To manager after manager she trudged. Not one would find work for her. In all, she made nineteen applications. And she scored just precisely nineteen rank failures.

Finally, half starved and wholly discouraged, she succeeded in interesting the manager of the Covent Garden Theater. And he gave her, or sold her, the chance she sought—the chance to appear before a London audience.

Her first appearance on the metropolitan stage was all that was needed to prove her worth. At once she caught the public fancy. Soon she found herself the most popular actress in England.

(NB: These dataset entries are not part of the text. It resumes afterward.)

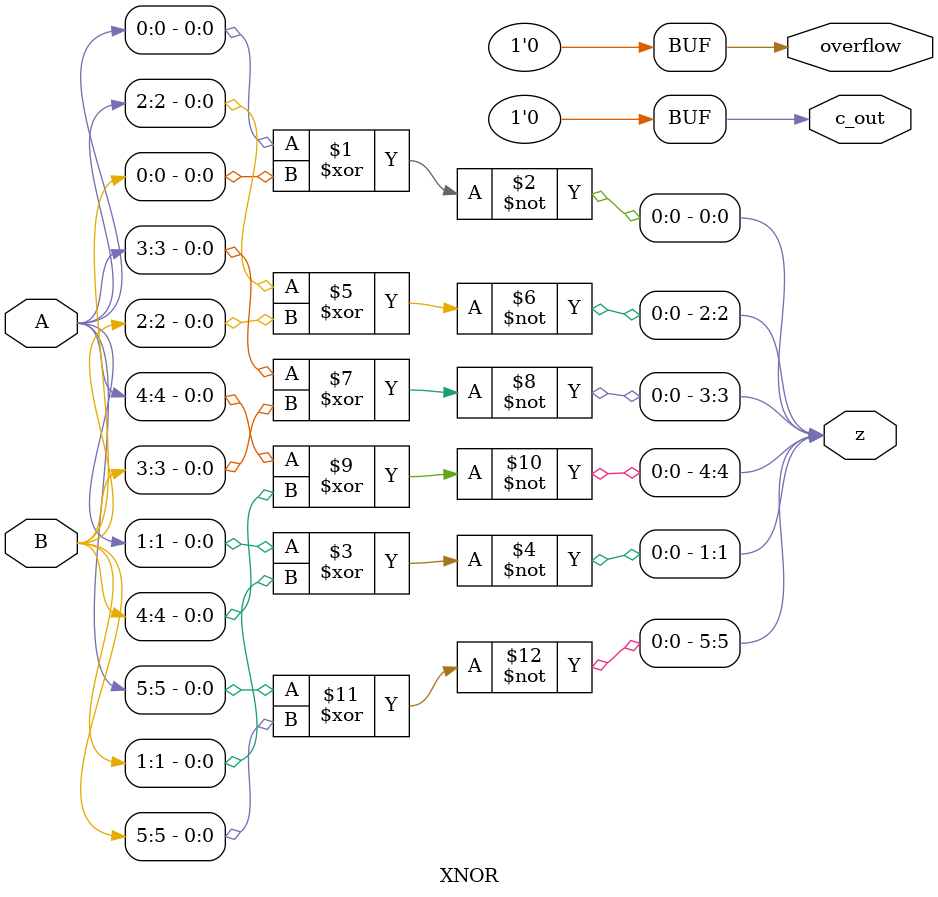
<source format=v>
`timescale 1ns / 1ps


module XNOR(
input wire[5:0] A,B, // Our two main inputs
output wire[5:0] z,  // Main output
output wire overflow,// Overflow flag
output wire c_out // Carry flag

    );
    
    // Bitwise XNOR of A and B
    assign z[0] = ~(A[0]^B[0]);
    assign z[1] = ~(A[1]^B[1]);
    assign z[2] = ~(A[2]^B[2]);
    assign z[3] = ~(A[3]^B[3]);
    assign z[4] = ~(A[4]^B[4]);
    assign z[5] = ~(A[5]^B[5]);
    
    // These parameters are irrelevant to this module, ie there is no need to raise these flags
    assign overflow = 0;
    assign c_out = 0;
    
 
    
   
endmodule

</source>
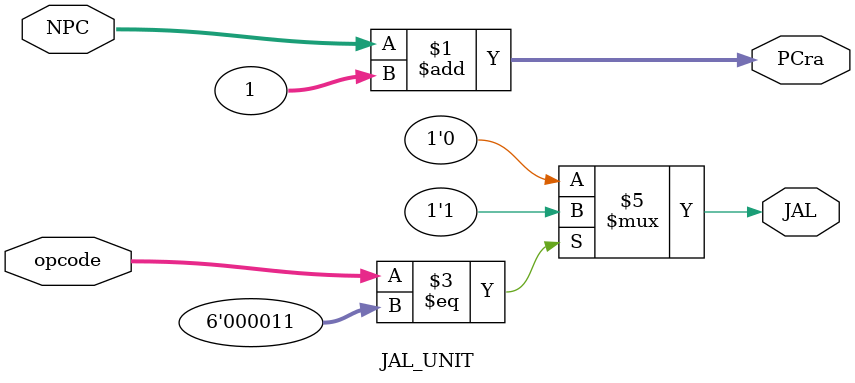
<source format=v>
`timescale 1ns / 1ps


module JAL_UNIT(
    input [31:0] NPC,
    input [5:0] opcode,
    output wire [31:0] PCra,
    output reg JAL);

    localparam J_Type_JAL = 6'b000011;
    
    assign PCra = NPC + 1;
    
    always@(*)
        begin
        if (opcode == J_Type_JAL)
            begin
                JAL = 1'b1;
            end
        else
            begin
                 JAL = 1'b0;   
            end
    end

endmodule


</source>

An air of mingled sadness and gayety in her stage work, an audacity and fresh youthfulness—and the mystic charm—carried her straight to the front. At this period she touched nothing but comedy—at which she had no peer—and preferably played male roles. Masculine attire set forth her stunning figure, and she played devil-may-care, boyish parts as could no other woman.

One night, after the first act of "The Constant Couple," wherein, clad in small-clothes and hose, she was playing Sir Harry Wildair, Peg ran laughing and triumphant into the greenroom. There she chanced to find her bitterest friend and rival, Mistress Kitty Clive, a clever but somewhat homely actress. Said Peg in delight:

"They applauded me to the echoes! Faith, I believe half the men in the house thought I was really a boy."

"Perhaps," sneered envious Kitty. "But it is certain that at least half of them knew you weren't."

Peg stopped short in her gay laugh and eyed Kitty's plain visage quizzically.

"Mistress Clive," observed Peg, in irrelevant reflection, "did you ever stop to consider how much utterly useless modesty an ugly woman is responsible for unloading upon this poor world of ours?"

Kitty did not again cross swords with Peg. Indeed, after the first encounter, few people did.